Extracting Cloud-based Model with Prior Knowledge

Machine Learning-as-a-Service, a pay-as-you-go business pattern, is widely accepted by third-party users and developers. However, the open inference APIs may be utilized by malicious customers to conduct model extraction attacks, i.e., attackers can replicate a cloud-based black-box model merely via querying malicious examples. Existing model extraction attacks mainly depend on the posterior knowledge (i.e., predictions of query samples) from Oracle. Thus, they either require high query overhead to simulate the decision boundary, or suffer from generalization errors and overfitting problems due to query budget limitations. To mitigate it, this work proposes an efficient model extraction attack based on prior knowledge for the first time. The insight is that prior knowledge of unlabeled proxy datasets is conducive to the search for the decision boundary (e.g., informative samples). Specifically, we leverage self-supervised learning including autoencoder and contrastive learning to pre-compile the prior knowledge of the proxy dataset into the feature extractor of the substitute model. Then we adopt entropy to measure and sample the most informative examples to query the target model. Our design leverages both prior and posterior knowledge to extract the model and thus eliminates generalizability errors and overfitting problems. We conduct extensive experiments on open APIs like Traffic Recognition, Flower Recognition, Moderation Recognition, and NSFW Recognition from real-world platforms, Azure and Clarifai. The experimental results demonstrate the effectiveness and efficiency of our attack. For example, our attack achieves 95.1% fidelity with merely 1.8K queries (cost 2.16$) on the NSFW Recognition API. Also, the adversarial examples generated with our substitute model have better transferability than others, which reveals that our scheme is more conducive to downstream attacks.

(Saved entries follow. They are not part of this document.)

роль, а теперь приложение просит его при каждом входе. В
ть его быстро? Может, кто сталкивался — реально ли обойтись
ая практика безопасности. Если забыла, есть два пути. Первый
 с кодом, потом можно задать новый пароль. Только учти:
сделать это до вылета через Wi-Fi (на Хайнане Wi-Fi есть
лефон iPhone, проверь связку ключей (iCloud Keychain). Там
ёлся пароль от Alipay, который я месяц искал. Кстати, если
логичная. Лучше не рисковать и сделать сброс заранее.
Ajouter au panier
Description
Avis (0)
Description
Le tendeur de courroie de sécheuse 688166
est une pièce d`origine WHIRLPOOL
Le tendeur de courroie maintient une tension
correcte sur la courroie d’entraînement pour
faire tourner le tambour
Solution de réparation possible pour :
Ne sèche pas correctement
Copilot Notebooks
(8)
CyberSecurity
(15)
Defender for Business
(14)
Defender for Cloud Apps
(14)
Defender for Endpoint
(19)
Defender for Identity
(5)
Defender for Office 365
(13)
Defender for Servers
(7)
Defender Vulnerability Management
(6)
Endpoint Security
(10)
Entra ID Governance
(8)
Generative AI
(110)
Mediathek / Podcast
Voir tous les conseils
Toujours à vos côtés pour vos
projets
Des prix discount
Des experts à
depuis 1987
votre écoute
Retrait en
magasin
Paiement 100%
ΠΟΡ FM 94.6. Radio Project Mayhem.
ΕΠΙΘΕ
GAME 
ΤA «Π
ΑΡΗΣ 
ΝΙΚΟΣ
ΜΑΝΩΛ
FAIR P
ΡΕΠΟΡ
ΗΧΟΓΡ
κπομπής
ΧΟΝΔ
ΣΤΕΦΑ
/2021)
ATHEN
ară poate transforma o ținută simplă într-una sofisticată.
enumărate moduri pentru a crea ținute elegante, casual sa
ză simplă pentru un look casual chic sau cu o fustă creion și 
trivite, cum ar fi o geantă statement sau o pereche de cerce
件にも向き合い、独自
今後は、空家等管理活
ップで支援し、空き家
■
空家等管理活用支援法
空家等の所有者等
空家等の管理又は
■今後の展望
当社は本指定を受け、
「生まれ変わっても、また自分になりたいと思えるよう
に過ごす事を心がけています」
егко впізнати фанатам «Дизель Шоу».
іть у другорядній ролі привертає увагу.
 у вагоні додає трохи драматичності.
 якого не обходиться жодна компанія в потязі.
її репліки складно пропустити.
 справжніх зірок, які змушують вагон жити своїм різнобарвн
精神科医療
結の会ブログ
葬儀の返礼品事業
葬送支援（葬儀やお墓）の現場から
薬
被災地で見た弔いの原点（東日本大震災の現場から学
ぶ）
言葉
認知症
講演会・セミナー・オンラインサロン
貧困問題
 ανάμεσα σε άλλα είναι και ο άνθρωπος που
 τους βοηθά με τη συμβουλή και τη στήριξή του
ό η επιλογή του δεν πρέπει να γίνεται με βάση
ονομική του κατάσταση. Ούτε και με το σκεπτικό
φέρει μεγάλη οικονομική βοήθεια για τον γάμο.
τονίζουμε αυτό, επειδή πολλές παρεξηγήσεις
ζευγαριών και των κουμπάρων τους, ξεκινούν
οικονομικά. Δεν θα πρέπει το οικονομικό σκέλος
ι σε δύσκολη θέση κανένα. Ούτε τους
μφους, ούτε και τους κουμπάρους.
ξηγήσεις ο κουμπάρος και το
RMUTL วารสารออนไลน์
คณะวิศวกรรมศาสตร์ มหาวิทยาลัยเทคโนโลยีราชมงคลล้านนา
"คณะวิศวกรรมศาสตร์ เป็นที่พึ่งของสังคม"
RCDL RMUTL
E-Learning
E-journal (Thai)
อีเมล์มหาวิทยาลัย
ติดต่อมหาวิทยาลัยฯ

翻译：机器学习即服务（Machine Learning-as-a-Service）作为一种按需付费的商业模式，已被第三方用户和开发者广泛接受。然而，开放的推理API可能被恶意用户利用进行模型提取攻击，即攻击者仅通过查询恶意样本就能复制基于云的黑盒模型。现有模型提取攻击主要依赖来自Oracle的后验知识（即查询样本的预测结果）。因此，这类方法要么需要高昂的查询开销来模拟决策边界，要么因查询预算限制而面临泛化误差和过拟合问题。为解决这一问题，本文首次提出一种基于先验知识的高效模型提取攻击。其核心思想在于：无标签代理数据集的先验知识有助于搜索决策边界（例如信息量丰富的样本）。具体而言，我们利用自监督学习（包括自编码器和对比学习）将代理数据集的先验知识预编译到替代模型的特征提取器中。随后采用熵值来度量并采样最具信息量的样本，以查询目标模型。我们的设计结合了先验知识与后验知识进行模型提取，从而消除了泛化误差和过拟合问题。我们在来自真实平台（Azure和Clarifai）的开放API（如流量识别、花卉识别、内容审核识别和NSFW识别）上开展了大量实验。实验结果表明了我们攻击的有效性和高效性。例如，在对NSFW识别API的攻击中，仅需1.8K次查询（成本2.16美元）即可达到95.1%的保真度。此外，基于我们的替代模型生成的对抗样本具有优于其他方法的可迁移性，这揭示了我们的方案更有利于下游攻击。